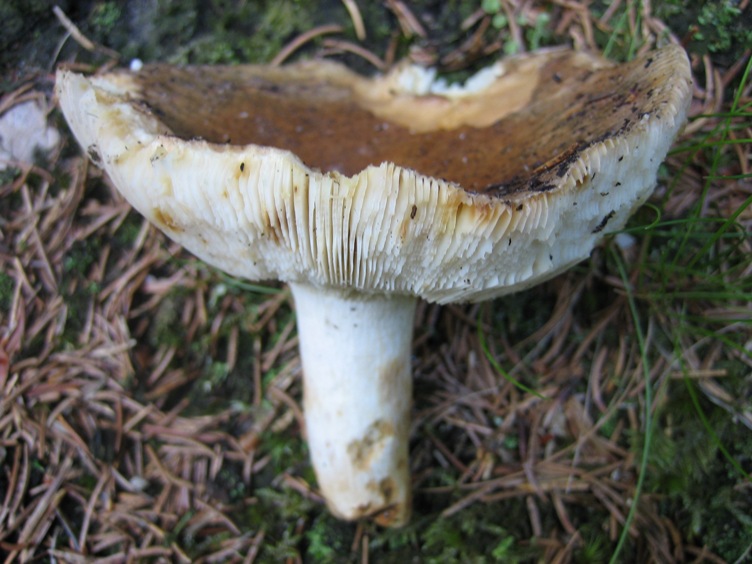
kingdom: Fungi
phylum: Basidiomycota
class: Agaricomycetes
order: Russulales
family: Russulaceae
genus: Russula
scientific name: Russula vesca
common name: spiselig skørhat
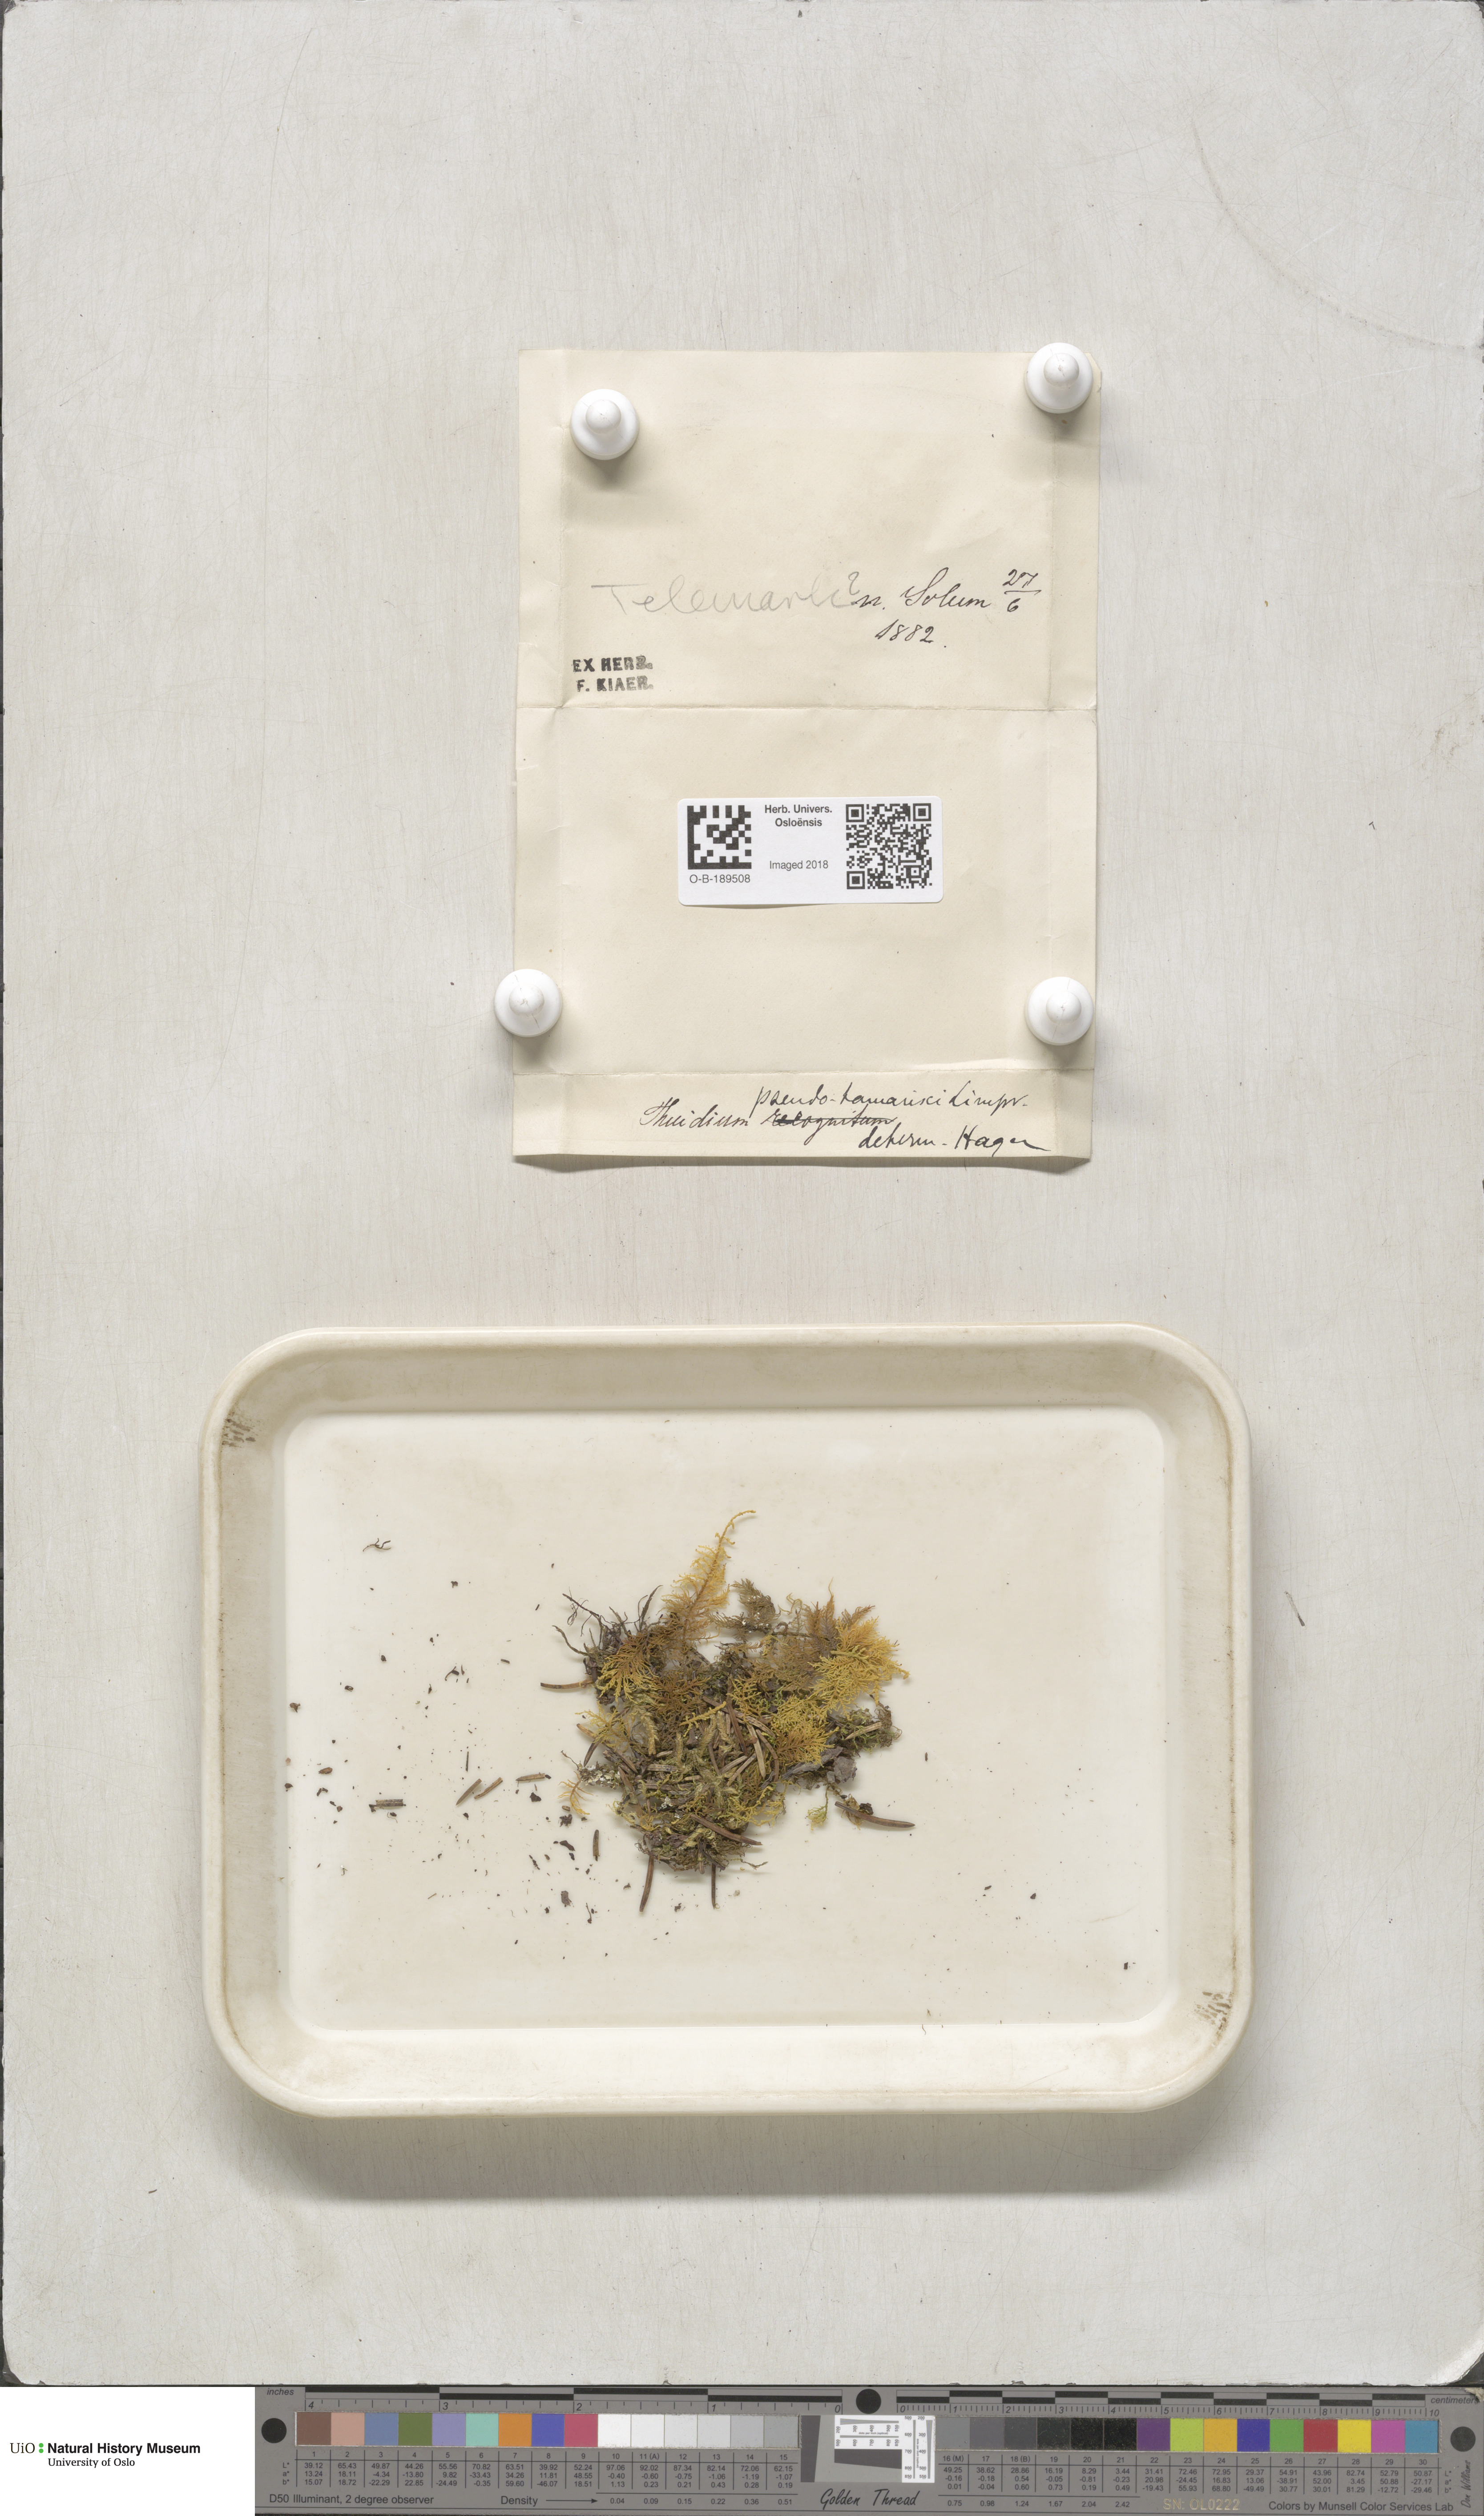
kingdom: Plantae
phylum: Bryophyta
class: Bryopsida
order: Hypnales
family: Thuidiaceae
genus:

### Stated task:
Copy the lines from the one holding "family: Russulaceae" through the end of the entries, both ends included, and switch "common name" to "vernacular name" while keeping everything else the same. Leave the pictures out of your answer.

### Answer below:
family: Russulaceae
genus: Russula
scientific name: Russula vesca
vernacular name: spiselig skørhat
kingdom: Plantae
phylum: Bryophyta
class: Bryopsida
order: Hypnales
family: Thuidiaceae
genus:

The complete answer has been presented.